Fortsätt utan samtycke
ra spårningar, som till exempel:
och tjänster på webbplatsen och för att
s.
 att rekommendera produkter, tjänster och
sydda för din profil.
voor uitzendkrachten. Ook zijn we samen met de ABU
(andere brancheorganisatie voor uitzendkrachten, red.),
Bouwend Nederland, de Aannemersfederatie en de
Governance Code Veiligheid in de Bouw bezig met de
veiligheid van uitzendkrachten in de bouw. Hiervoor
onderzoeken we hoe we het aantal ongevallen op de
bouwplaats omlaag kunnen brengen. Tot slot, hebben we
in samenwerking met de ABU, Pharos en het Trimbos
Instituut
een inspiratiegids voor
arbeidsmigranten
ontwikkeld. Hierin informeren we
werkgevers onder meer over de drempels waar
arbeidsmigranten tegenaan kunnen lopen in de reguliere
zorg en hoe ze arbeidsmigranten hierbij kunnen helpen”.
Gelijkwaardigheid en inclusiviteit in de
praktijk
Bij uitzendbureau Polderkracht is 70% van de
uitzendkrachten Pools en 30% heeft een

- - - - -

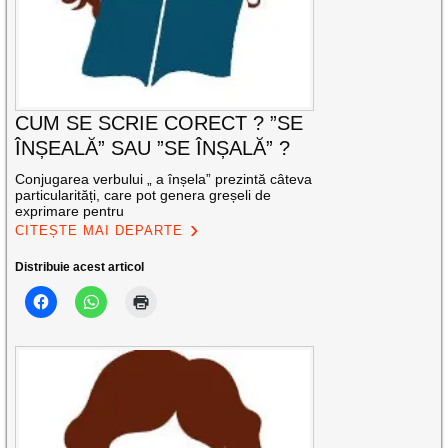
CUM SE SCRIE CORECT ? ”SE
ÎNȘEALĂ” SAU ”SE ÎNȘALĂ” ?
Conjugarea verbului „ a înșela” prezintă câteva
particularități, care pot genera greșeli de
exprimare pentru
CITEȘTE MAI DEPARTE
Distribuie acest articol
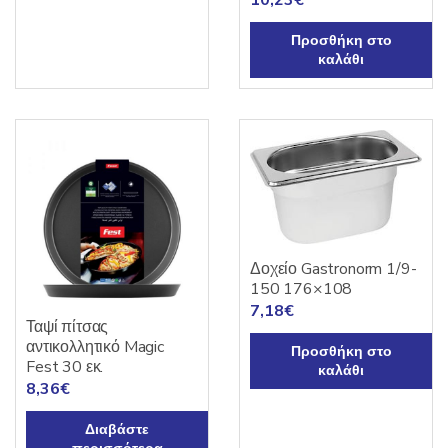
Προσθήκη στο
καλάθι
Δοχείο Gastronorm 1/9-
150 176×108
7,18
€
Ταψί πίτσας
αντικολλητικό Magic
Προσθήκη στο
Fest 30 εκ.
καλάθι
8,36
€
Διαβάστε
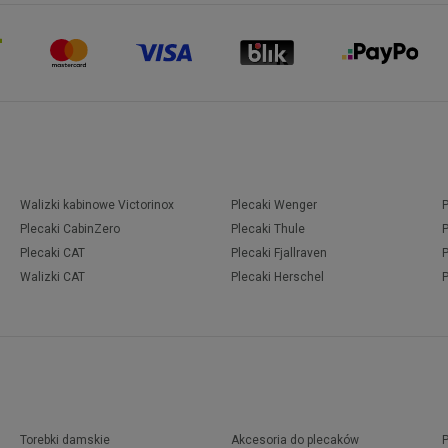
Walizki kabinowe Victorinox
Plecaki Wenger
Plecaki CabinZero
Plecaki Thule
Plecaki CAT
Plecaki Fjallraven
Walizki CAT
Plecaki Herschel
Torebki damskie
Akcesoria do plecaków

- - - - -

- **TASK**
Each line of the entries holding the string "Walizki" should be found and copied.

- **RESULT FOR THIS TASK**
Walizki kabinowe Victorinox
Walizki CAT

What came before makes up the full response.